Jennifer Hancock: Humanist parenting creates courageous adults

January 12, 2013 

Not only am I a Humanist, I am also a parent. Humanistic parenting comes naturally to me because that is how I was raised. My parents are both freethinkers and highly ethical individuals. They taught me most of what I know and pretty much all of the life skills principles that I now teach to others.

The thing about Humanist parents is that we don't set out to raise Humanists. Our goal is to raise ethically courageous adults who are capable of thinking for themselves. We understand that critical thinking is the key to success in all aspects of life.

For instance, who should you date and/or marry and/or have sex with are decisions that are vastly improved when you take the time to think before you decide how you want to act.
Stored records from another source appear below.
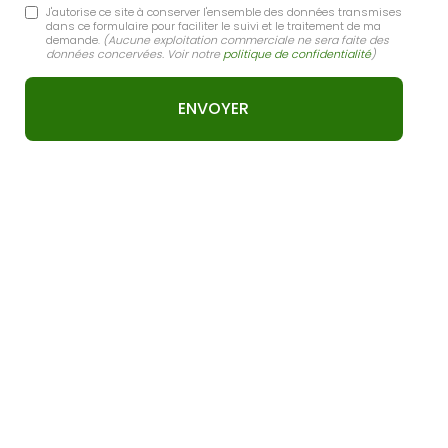
J'autorise ce site à conserver l'ensemble des données transmises
dans ce formulaire pour faciliter le suivi et le traitement de ma
demande.
(Aucune exploitation commerciale ne sera faite des
données concervées. Voir notre
politique de confidentialité
)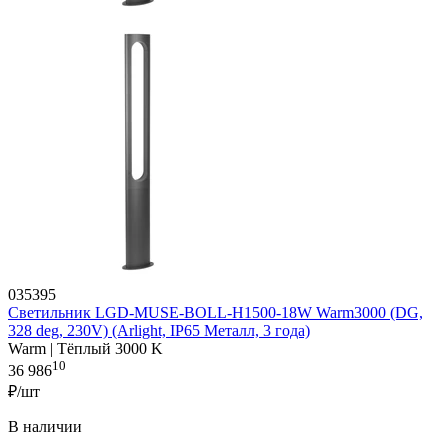
035395
Светильник LGD-MUSE-BOLL-H1500-18W Warm3000 (DG,
328 deg, 230V) (Arlight, IP65 Металл, 3 года)
Warm | Тёплый 3000 K
10
36 986
₽/шт
В наличии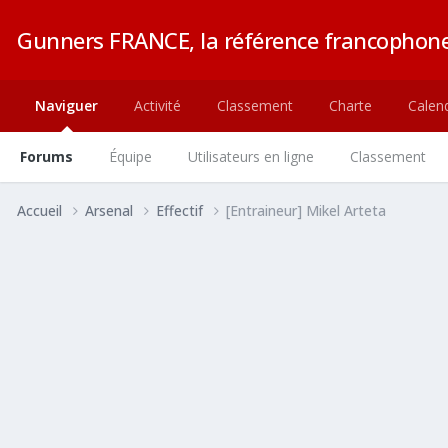
Gunners FRANCE, la référence francophone
Naviguer
Activité
Classement
Charte
Calend
Forums
Équipe
Utilisateurs en ligne
Classement
Accueil
Arsenal
Effectif
[Entraineur] Mikel Arteta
When our children are young, we make a lot of decisions for them. What clothes should they wear? What school should they go to? What food should they eat?

Making decisions for our kids becomes a bit of a habit. But like all habits, it's one we need to break if we are going to prepare our kids to survive and thrive in the real world.

Why? Because when our kids grow up and become adults, we aren't going to be there to make those decisions for them. Nor should we! They need to know how to make good decisions on their own.

As well-meaning as I might be, I need to respect my child as the individual he is. Instead of insisting that he do things my way, I serve him better when I teach him how to make the right decision for himself.

This doesn't mean I don't discipline him. I do. Learning that there are rules and that those rules need to be followed is important.

What I do, however, is make sure that my rules aren't arbitrary. Kids not only have a right to know a particular rule exists, they need to know why. There is no way for a child to learn why certain behaviors are considered good and others bad if we don't share the reasoning behind those rules.

As a Humanist parent I try to avoid the words, "because I said so." I want my son to know why. I want him to question my reasons. I want him to understand. In short, I want him to think.

Yes, it would be easier to just issue an order and demand compliance. But then I would be depriving my son of an opportunity to practice critical thinking. And thinking well is a skill he is going to need when he becomes an adult.